Hello, Nexites, and welcome to a new edition of Deck of the Week. I must admit that MTGO player 1310HaZzZaRd has been one of my favorite deck brewers, and he was at his best again last week. The deck we're looking at today is a radical new look for Living End, hybridized with an As Foretold control shell. 1310HaZzZaRd steered this list to 5-0 finishes in two separate Competitive Leagues.
Living End has been around for a while, and any Modern regular is familiar with its wonky, strange—and extremely inflexible—strategy. It has spent much of its time in fringe Tier 2/3 territory, appearing now and again to take on an unprepared metagame. Could this shift to a combo-control shell be what the archetype needed to push it over the top?

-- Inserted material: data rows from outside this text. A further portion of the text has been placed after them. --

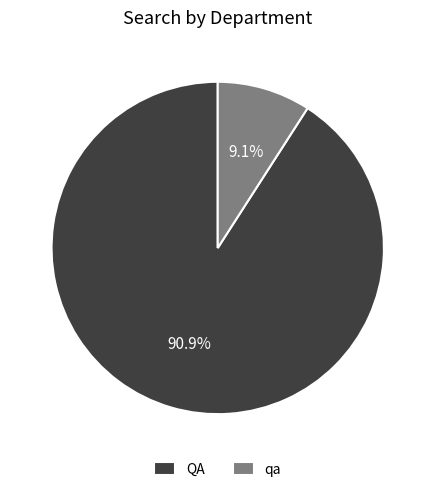

To the nearest percent, what is the combined percentage of qa and QA?

100%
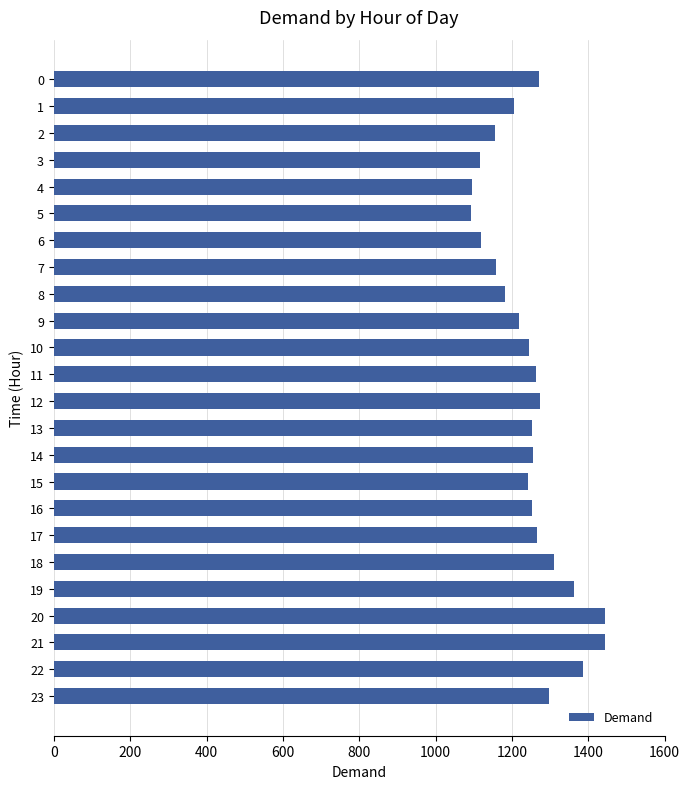

Count the number of values greater than 1253.

12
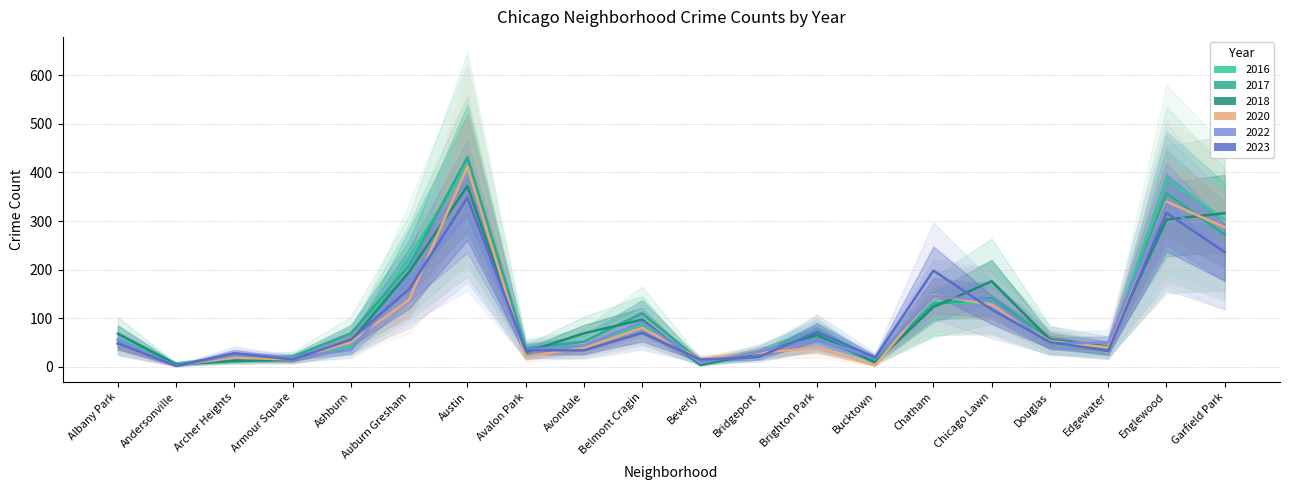

Which series has the widest spread of values?

2017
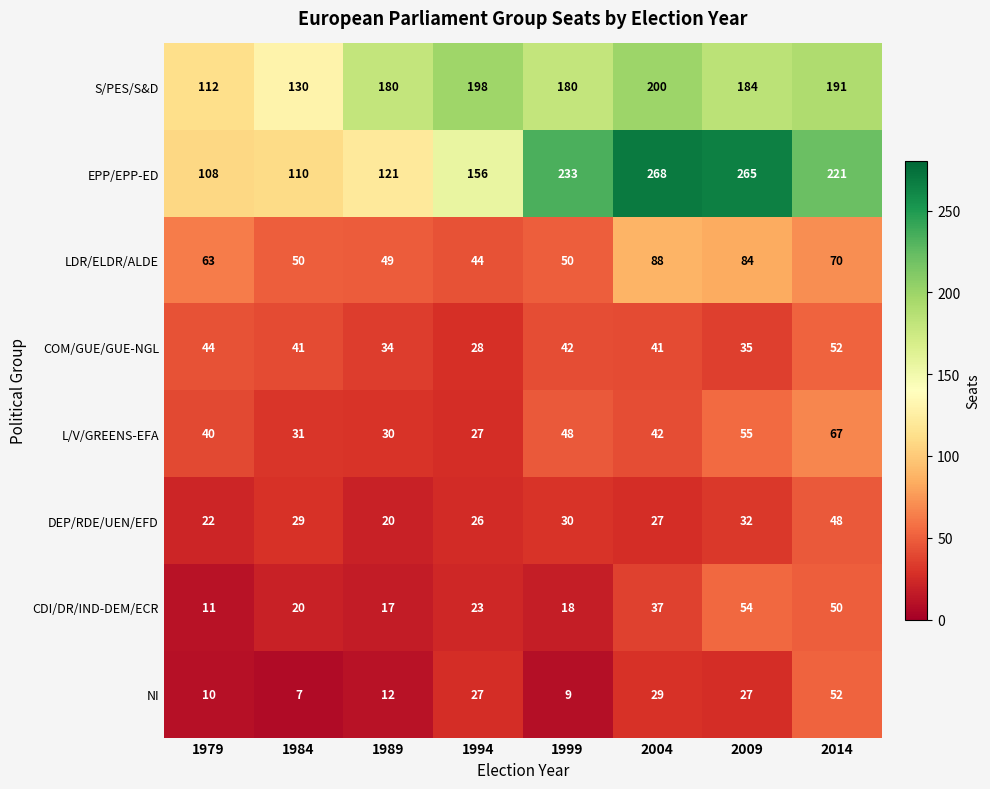

What is the average value of the S/PES/S&D series?

172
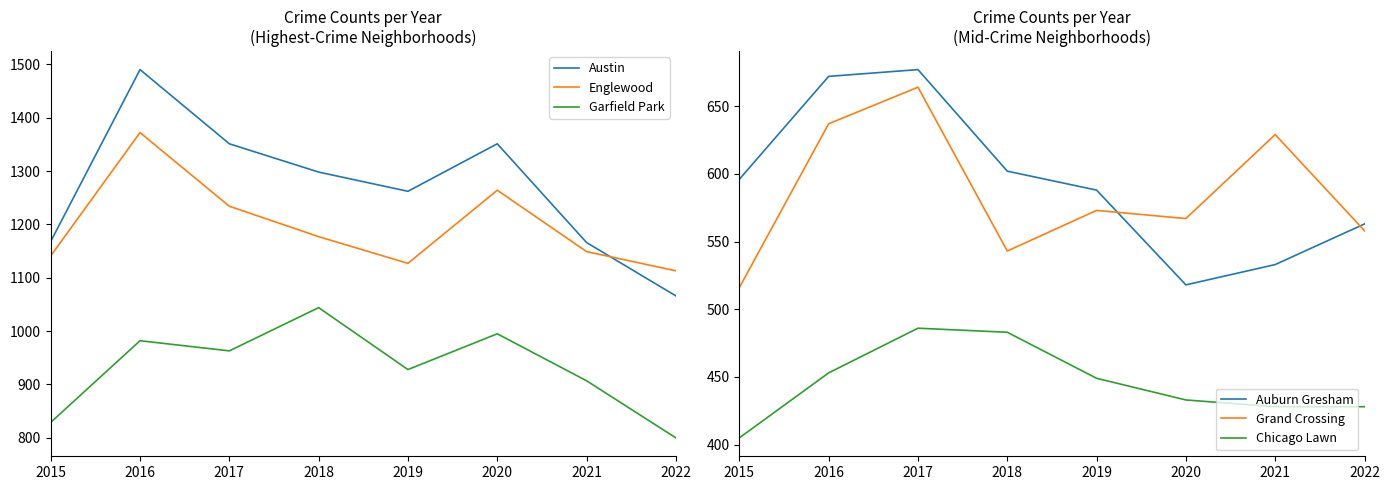

How many data points in Auburn Gresham are less than 596?

4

Although this list looks entirely different from the conventional build, the deck still follows the same concept. It tries to fill its graveyard early with cycling creatures, then resolve a Living End for a one-sided wrath effect and a board of creatures that represent lethal damage on your next turn. This is easier said than done, as decks that pack hand disruption and/or countermagic such as Grixis Shadow and Jeskai are prominent in the format. This is where As Foretold does its magic, as it allows you to go off with Living End on the same turn that it enters play.
This list is mono-blue for a reason, as it is stacked with 12 counter spells which are all vital in helping you to protect your hand until you can resolve As Foretold. It is the only means for you to cast Living End, so making sure that it enters play is of utmost importance. Not all of your creatures are castable with your manabase, so make sure that you prioritize cycling the ones that you can't cast such as Street Wraith and Architects of Will. The rest of the creatures are pretty much vanilla, and the absence of removal could make you vulnerable to aggression if you don't get to power out Living End in time.
The deck's sideboard might come across as weird, as the 8 Leylines are completely dead draws outside of the opening hand. Both Leyline of Sanctity and Leyline of the Void can shut down some decks as soon as they hit play, but it is a risky predicament considering that you'll have to draw them on your opening hand for them to be of any use at all. The rest of the sideboard consists of more disruption and removal. The exact choices here are something that could be tinkered with once you've grown accustomed to the deck.
With the element of unpredictability as your main weapon, this list could help you take down tournaments once you've mastered the correct hands to keep. Modern will continue to be a wide-open format until Pro Tour Rivals of Ixalan, so trying this out might be a good idea after all. Just make sure that you test it against as many decks as possible!